### [Provided information]
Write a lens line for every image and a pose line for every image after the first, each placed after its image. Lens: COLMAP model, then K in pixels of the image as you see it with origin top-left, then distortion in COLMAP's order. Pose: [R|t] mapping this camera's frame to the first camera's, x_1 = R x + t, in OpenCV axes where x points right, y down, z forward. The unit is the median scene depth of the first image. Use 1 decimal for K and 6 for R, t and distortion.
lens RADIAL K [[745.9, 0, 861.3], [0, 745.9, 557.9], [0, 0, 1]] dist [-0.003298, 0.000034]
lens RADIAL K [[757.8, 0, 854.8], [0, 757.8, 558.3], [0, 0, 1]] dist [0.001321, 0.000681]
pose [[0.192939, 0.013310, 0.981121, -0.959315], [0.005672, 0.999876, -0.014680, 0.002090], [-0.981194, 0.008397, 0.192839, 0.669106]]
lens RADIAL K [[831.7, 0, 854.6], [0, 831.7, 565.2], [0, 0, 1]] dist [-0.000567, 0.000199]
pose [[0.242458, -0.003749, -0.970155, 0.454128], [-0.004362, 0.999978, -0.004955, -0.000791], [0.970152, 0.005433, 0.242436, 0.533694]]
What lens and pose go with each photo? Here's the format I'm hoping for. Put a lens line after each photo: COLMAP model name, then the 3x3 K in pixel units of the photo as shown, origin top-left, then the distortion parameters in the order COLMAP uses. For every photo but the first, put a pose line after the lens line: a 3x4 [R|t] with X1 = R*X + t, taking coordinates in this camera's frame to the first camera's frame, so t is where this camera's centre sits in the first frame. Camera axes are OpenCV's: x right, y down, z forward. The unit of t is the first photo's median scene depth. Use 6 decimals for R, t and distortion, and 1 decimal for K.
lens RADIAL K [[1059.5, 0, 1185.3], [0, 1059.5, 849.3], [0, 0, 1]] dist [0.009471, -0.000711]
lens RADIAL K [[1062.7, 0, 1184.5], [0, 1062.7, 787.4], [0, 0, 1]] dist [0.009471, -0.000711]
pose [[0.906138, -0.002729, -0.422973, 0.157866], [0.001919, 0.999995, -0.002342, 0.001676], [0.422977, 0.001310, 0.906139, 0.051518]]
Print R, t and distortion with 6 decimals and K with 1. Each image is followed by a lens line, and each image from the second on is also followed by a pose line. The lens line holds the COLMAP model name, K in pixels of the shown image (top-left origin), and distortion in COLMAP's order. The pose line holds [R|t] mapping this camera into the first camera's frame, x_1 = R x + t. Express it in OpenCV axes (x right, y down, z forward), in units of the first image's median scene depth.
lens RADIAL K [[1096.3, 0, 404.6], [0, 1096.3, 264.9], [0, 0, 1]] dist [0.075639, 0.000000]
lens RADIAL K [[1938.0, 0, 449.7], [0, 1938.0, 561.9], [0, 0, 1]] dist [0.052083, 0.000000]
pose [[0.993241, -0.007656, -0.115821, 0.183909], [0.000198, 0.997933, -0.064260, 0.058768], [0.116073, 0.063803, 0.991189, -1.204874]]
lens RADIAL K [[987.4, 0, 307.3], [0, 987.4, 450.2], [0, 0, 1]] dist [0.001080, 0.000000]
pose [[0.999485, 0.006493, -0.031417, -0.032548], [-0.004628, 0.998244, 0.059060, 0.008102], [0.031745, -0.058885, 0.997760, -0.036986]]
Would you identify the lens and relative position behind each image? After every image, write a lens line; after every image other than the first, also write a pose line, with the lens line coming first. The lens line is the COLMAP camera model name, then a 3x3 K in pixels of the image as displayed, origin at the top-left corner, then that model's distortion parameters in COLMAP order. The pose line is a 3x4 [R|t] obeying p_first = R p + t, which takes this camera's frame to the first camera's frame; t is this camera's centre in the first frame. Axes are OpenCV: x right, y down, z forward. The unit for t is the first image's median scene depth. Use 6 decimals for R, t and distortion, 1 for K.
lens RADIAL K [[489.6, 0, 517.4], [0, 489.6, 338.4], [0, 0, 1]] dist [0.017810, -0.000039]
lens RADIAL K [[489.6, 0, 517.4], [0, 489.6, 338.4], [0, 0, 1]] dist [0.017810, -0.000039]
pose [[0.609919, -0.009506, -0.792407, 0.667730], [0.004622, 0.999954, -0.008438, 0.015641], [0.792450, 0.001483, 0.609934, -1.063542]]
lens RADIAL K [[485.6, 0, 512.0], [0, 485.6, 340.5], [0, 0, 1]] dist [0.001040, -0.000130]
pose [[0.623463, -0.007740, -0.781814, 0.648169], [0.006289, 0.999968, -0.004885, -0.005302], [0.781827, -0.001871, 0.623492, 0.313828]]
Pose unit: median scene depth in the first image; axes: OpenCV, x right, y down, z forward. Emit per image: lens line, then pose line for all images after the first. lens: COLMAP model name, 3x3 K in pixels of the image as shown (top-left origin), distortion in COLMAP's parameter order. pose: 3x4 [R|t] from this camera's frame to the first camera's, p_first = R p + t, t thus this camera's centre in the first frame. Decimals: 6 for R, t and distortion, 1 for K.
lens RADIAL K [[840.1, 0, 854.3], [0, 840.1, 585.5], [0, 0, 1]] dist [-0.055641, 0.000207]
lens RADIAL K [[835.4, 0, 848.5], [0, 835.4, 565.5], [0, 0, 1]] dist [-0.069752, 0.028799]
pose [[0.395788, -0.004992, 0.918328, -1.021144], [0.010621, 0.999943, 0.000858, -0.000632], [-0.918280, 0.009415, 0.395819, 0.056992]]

### [Work to complete]
Reproduce the lines from the one with "Would you identify" to the end of the data exactly, leaving out every earlier line.

### [Result for this exercise]
Would you identify the lens and relative position behind each image? After every image, write a lens line; after every image other than the first, also write a pose line, with the lens line coming first. The lens line is the COLMAP camera model name, then a 3x3 K in pixels of the image as displayed, origin at the top-left corner, then that model's distortion parameters in COLMAP order. The pose line is a 3x4 [R|t] obeying p_first = R p + t, which takes this camera's frame to the first camera's frame; t is this camera's centre in the first frame. Axes are OpenCV: x right, y down, z forward. The unit for t is the first image's median scene depth. Use 6 decimals for R, t and distortion, 1 for K.
lens RADIAL K [[489.6, 0, 517.4], [0, 489.6, 338.4], [0, 0, 1]] dist [0.017810, -0.000039]
lens RADIAL K [[489.6, 0, 517.4], [0, 489.6, 338.4], [0, 0, 1]] dist [0.017810, -0.000039]
pose [[0.609919, -0.009506, -0.792407, 0.667730], [0.004622, 0.999954, -0.008438, 0.015641], [0.792450, 0.001483, 0.609934, -1.063542]]
lens RADIAL K [[485.6, 0, 512.0], [0, 485.6, 340.5], [0, 0, 1]] dist [0.001040, -0.000130]
pose [[0.623463, -0.007740, -0.781814, 0.648169], [0.006289, 0.999968, -0.004885, -0.005302], [0.781827, -0.001871, 0.623492, 0.313828]]
Pose unit: median scene depth in the first image; axes: OpenCV, x right, y down, z forward. Emit per image: lens line, then pose line for all images after the first. lens: COLMAP model name, 3x3 K in pixels of the image as shown (top-left origin), distortion in COLMAP's parameter order. pose: 3x4 [R|t] from this camera's frame to the first camera's, p_first = R p + t, t thus this camera's centre in the first frame. Decimals: 6 for R, t and distortion, 1 for K.
lens RADIAL K [[840.1, 0, 854.3], [0, 840.1, 585.5], [0, 0, 1]] dist [-0.055641, 0.000207]
lens RADIAL K [[835.4, 0, 848.5], [0, 835.4, 565.5], [0, 0, 1]] dist [-0.069752, 0.028799]
pose [[0.395788, -0.004992, 0.918328, -1.021144], [0.010621, 0.999943, 0.000858, -0.000632], [-0.918280, 0.009415, 0.395819, 0.056992]]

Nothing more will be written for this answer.